Questões de estudo:
1. Segundo o texto sobre o Flamengo, em que data ocorreu a tragédia do Ninho do Urubu?
2. Com base no texto sobre o Flamengo, explique por que o clube sempre terá um acompanhamento.
3. Diga se cada afirmação abaixo concorda com o texto sobre o Flamengo: (a) as perguntas lidas na apresentação foram enviadas por torcedores; (b) o TAC tem acompanhamento anual; (c) as questões de documentação envolvendo Corpo de Bombeiros e Prefeitura continuam pendentes.

━━━ Texto apresentado ━━━

Flamengo

Assustador: os meninos viraram números e estatísticas

No início da noite deste sábado, o Flamengo concedeu um esclarecimento sobre as indenizações às famílias que tiveram seus entes queridos vitimados na tragédia do Ninho do Urubu, no dia 8 de fevereiro de 2019.

O esclarecimento foi feito através do YouTube oficial clube, a FLATV. Apresentado por Luana Trindade, que leu perguntas enviadas por jornalistas, que foram respondidas pelo presidente Rodolfo Landim, o VP geral e jurídico Rodrigo Dunshee de Abranches, e o CEO do clube, Reinaldo Belotti.

Abaixo, acompanhe alguns trechos do esclarecimento:

Fla TV: O Flamengo conseguiu na Justiça o alvará do Ninho do Urubu. Todas as questões levantadas pelo Ministério Público e pelos órgãos de fiscalização foram atendidas?

Rodrigo Dunshee – A gente tinha duas vertentes principais nessa questão: documentação e envolvendo a Vara da Infância e do Adolescente. Na questão de documentação, envolvia Corpo de Bombeiros e Prefeitura. Elas foram sanadas. O Flamengo tem o alvará e toda a documentação OK hoje em dia. Com relação à Vara da Infância e do Adolescente, fizemos com o MP um TAC (termo de ajustamento de conduta) prevendo medidas de segurança, educação, saúde e acompanhamento psicológico. Basicamente tudo o que o Flamengo já tinha, com algum aprimoramento sugerido pelo MP. Esse TAC tem acompanhamento anual, mas pode ser inferior. Isso será perene. Por trabalhar com menores de 18 anos, o Flamengo sempre terá um acompanhamento. Como tinha. Mas foi importante ter esse procedimento padrão para saber todo o necessário. O juiz homologou e está tudo certo.

━━━ Dados fornecidos ━━━

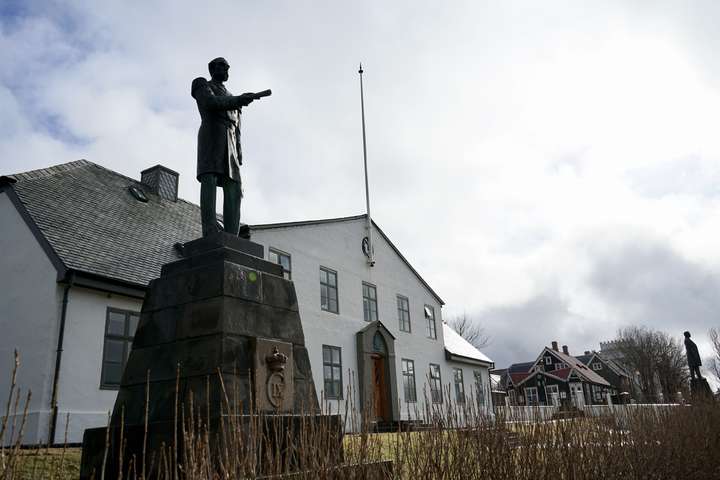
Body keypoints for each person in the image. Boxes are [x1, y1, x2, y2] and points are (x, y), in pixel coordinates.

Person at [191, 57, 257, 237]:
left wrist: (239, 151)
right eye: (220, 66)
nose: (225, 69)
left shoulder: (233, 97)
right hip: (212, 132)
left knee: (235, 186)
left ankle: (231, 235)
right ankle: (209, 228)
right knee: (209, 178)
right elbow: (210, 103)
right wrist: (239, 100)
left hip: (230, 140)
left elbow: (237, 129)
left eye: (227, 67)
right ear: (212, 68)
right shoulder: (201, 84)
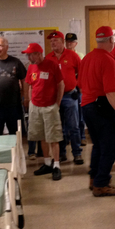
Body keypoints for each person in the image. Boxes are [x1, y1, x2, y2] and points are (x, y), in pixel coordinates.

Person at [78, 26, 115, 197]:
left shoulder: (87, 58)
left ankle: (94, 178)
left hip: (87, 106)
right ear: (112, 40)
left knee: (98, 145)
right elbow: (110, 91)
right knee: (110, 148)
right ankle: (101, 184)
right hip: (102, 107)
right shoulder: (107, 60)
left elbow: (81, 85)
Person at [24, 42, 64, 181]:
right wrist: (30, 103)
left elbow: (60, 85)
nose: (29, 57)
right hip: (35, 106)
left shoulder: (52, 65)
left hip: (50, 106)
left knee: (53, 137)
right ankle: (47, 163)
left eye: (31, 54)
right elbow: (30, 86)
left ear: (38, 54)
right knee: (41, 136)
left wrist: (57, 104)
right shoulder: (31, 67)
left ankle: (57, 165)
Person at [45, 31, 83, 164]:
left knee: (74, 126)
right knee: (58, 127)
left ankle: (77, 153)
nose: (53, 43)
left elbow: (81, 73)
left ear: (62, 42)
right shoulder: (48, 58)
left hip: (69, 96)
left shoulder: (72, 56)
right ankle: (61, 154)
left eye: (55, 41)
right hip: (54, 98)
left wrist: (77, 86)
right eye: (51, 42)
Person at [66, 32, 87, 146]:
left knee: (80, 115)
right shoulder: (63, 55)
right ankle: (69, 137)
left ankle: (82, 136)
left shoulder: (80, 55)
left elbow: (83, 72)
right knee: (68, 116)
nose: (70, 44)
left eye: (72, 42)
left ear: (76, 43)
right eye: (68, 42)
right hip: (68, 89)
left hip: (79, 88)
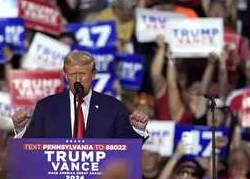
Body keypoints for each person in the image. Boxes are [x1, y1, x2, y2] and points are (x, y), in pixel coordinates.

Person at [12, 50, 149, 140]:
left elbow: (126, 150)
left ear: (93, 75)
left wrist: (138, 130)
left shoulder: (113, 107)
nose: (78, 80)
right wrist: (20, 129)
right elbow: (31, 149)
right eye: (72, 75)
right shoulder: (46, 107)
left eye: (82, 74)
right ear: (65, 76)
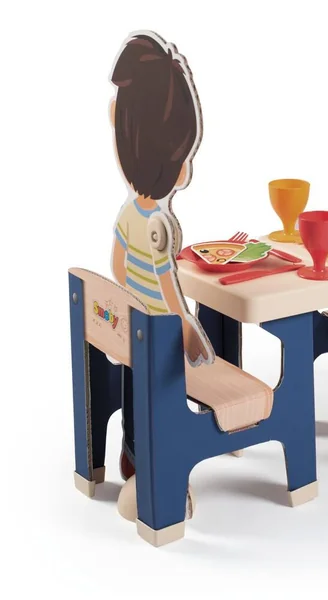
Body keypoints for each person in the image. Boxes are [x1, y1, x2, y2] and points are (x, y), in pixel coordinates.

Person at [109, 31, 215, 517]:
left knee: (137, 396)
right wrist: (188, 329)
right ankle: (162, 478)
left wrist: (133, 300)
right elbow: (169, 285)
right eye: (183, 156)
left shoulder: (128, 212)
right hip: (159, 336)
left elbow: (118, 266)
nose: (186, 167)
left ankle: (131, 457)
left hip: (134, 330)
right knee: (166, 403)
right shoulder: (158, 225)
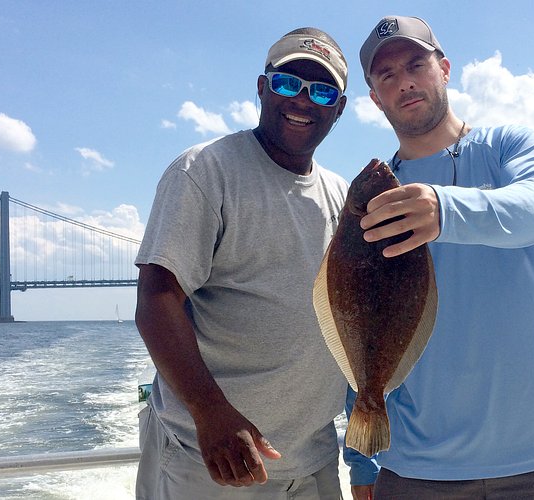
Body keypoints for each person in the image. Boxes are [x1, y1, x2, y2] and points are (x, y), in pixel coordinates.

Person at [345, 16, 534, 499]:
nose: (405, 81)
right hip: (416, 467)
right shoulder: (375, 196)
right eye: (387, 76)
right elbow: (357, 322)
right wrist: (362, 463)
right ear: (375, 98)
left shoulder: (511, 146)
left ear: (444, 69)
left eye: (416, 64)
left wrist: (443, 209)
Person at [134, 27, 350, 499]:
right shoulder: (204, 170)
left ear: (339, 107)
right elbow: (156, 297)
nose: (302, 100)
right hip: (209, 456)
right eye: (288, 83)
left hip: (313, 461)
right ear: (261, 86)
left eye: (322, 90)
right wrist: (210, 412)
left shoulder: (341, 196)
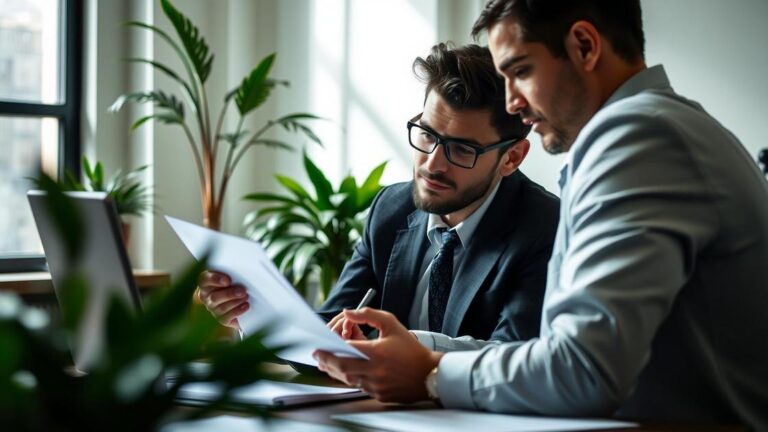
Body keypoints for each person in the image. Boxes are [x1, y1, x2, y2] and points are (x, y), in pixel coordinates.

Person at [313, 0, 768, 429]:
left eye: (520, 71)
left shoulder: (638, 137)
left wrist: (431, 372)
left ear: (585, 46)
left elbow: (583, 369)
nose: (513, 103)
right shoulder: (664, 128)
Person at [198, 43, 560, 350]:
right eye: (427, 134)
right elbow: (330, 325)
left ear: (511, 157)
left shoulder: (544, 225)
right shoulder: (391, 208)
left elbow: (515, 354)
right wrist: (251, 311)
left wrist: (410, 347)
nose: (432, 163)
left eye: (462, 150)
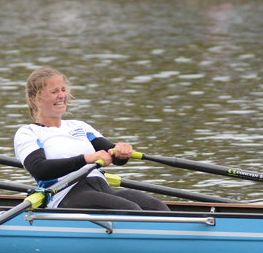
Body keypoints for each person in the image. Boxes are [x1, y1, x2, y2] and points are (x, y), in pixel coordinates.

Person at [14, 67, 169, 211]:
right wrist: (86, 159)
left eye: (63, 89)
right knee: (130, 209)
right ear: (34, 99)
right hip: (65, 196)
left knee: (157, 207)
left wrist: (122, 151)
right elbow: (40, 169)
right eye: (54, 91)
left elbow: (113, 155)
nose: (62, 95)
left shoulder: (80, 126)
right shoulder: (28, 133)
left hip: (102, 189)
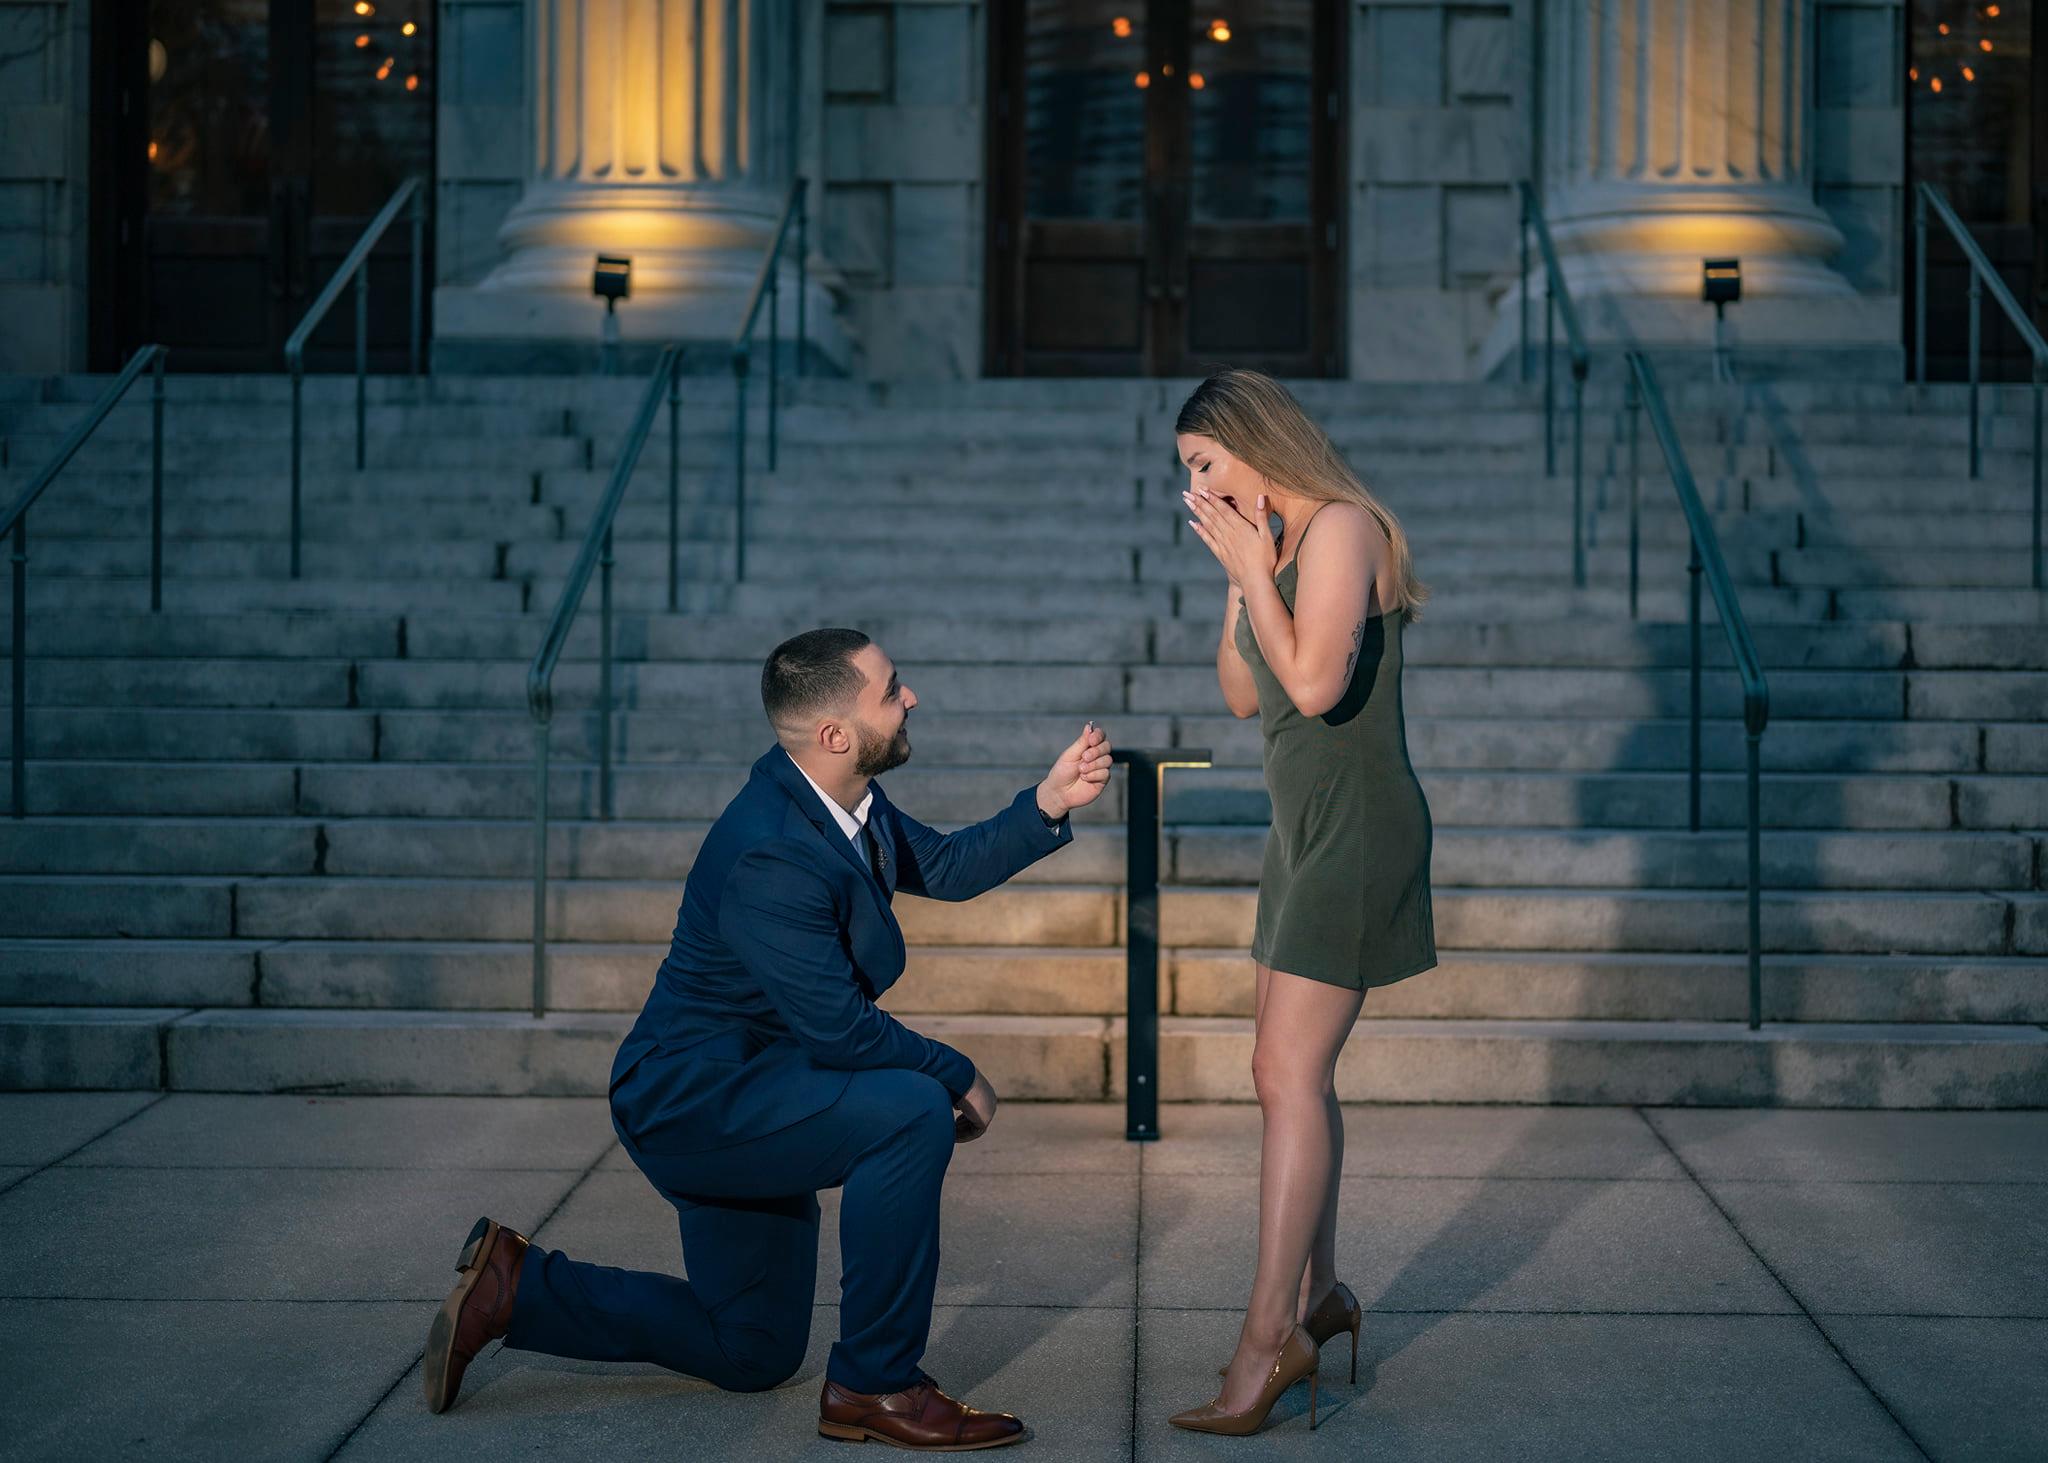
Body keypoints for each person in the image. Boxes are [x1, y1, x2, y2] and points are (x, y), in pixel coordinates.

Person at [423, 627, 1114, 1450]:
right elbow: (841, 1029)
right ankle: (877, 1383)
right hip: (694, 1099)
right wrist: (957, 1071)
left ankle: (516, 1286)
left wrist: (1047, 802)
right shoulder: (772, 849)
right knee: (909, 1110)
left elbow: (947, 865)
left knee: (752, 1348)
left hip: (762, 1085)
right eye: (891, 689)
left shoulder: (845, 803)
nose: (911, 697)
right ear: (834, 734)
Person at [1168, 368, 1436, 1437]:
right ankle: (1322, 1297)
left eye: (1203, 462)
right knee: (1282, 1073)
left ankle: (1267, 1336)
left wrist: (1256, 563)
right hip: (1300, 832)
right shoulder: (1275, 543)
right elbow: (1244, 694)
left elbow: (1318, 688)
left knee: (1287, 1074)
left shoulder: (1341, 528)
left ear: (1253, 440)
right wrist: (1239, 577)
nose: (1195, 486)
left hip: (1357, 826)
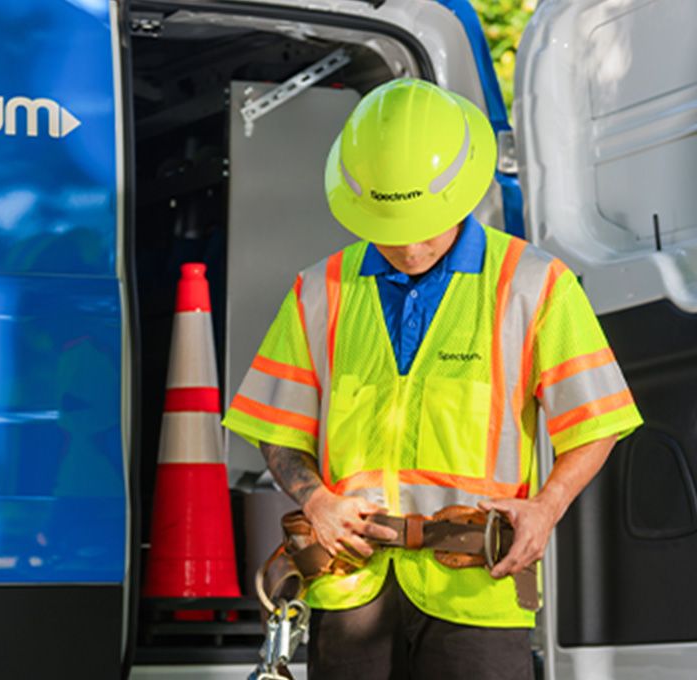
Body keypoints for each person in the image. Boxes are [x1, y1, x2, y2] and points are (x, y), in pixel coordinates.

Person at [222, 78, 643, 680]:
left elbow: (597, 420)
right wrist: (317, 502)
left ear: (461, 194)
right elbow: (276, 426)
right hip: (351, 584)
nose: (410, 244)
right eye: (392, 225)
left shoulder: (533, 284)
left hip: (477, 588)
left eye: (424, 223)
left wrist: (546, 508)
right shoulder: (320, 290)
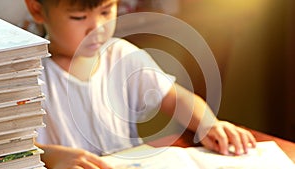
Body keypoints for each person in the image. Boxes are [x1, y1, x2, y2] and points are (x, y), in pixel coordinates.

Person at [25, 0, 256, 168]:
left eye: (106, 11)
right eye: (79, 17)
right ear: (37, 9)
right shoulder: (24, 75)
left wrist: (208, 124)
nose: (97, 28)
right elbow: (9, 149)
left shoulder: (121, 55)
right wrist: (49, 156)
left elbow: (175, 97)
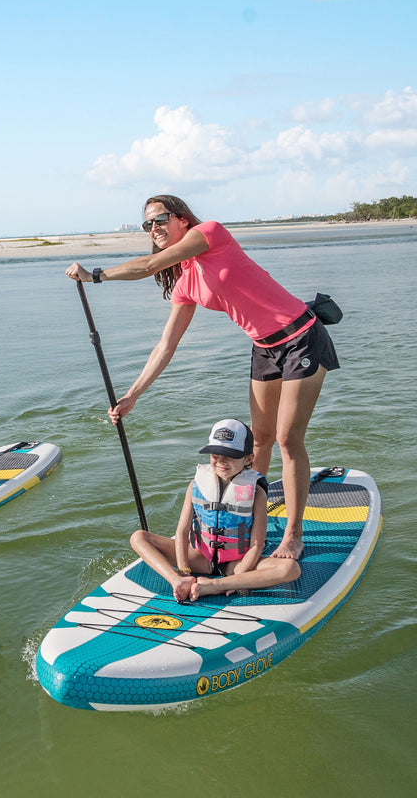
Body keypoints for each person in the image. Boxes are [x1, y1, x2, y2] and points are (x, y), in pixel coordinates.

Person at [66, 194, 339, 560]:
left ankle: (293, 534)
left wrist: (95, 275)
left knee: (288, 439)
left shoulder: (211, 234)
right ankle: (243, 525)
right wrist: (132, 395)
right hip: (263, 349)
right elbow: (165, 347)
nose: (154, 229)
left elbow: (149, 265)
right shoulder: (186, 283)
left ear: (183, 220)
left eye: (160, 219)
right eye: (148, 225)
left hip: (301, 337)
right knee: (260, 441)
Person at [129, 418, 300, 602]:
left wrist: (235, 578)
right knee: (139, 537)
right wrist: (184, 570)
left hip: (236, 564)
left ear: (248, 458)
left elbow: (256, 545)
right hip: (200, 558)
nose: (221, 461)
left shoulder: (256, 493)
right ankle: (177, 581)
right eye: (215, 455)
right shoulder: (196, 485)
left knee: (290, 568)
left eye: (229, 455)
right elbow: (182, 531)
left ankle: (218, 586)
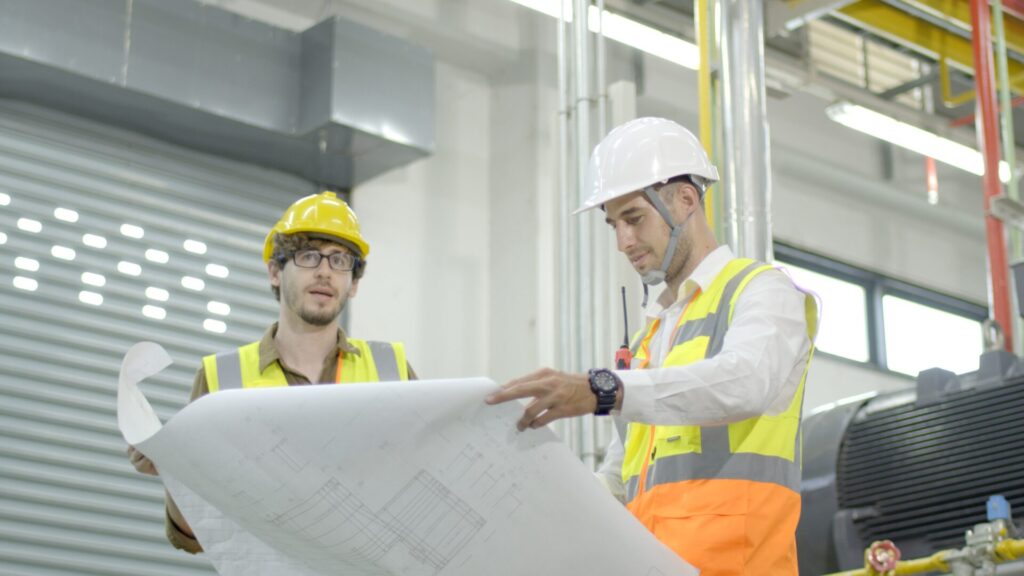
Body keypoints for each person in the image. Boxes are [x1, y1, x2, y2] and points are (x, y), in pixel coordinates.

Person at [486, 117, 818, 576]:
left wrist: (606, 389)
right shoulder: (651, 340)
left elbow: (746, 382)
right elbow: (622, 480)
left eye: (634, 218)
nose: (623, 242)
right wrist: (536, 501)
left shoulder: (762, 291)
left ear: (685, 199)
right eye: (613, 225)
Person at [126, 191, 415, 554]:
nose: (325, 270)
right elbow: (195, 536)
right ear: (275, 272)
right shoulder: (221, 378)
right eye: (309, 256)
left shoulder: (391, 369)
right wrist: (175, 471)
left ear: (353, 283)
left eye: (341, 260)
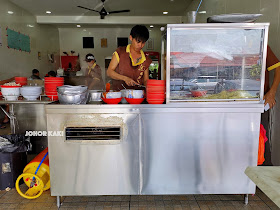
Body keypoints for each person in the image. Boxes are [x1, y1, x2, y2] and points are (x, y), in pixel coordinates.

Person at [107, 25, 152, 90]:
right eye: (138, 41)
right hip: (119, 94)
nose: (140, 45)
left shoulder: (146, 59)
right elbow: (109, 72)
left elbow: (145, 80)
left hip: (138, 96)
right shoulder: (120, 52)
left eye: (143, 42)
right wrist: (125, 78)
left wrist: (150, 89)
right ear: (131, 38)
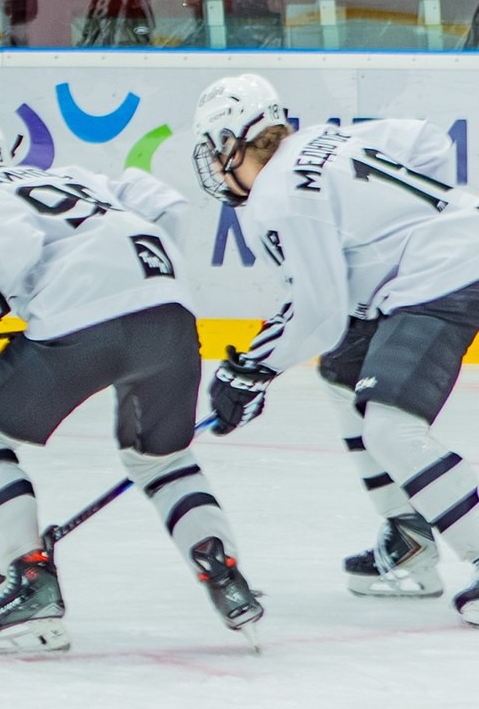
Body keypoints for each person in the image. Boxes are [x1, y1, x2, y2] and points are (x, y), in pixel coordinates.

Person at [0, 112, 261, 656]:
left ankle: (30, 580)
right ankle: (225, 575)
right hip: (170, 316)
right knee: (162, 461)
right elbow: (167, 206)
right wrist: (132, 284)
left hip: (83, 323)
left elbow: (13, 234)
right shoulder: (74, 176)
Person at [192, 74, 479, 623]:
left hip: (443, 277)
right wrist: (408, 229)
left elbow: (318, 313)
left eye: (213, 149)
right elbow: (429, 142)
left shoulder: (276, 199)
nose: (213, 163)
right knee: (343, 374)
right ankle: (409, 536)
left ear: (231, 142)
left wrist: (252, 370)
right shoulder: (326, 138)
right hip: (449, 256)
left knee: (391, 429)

━━━

Respostas dos exercícios:
1. Em 8 de fevereiro de 2019.

2. Porque o Flamengo trabalha com menores de 18 anos. Por isso, o acompanhamento previsto no TAC será perene.

3.
(a) Não: "que leu perguntas enviadas por jornalistas".
(b) Sim: "Esse TAC tem acompanhamento anual".
(c) Não: "Elas foram sanadas."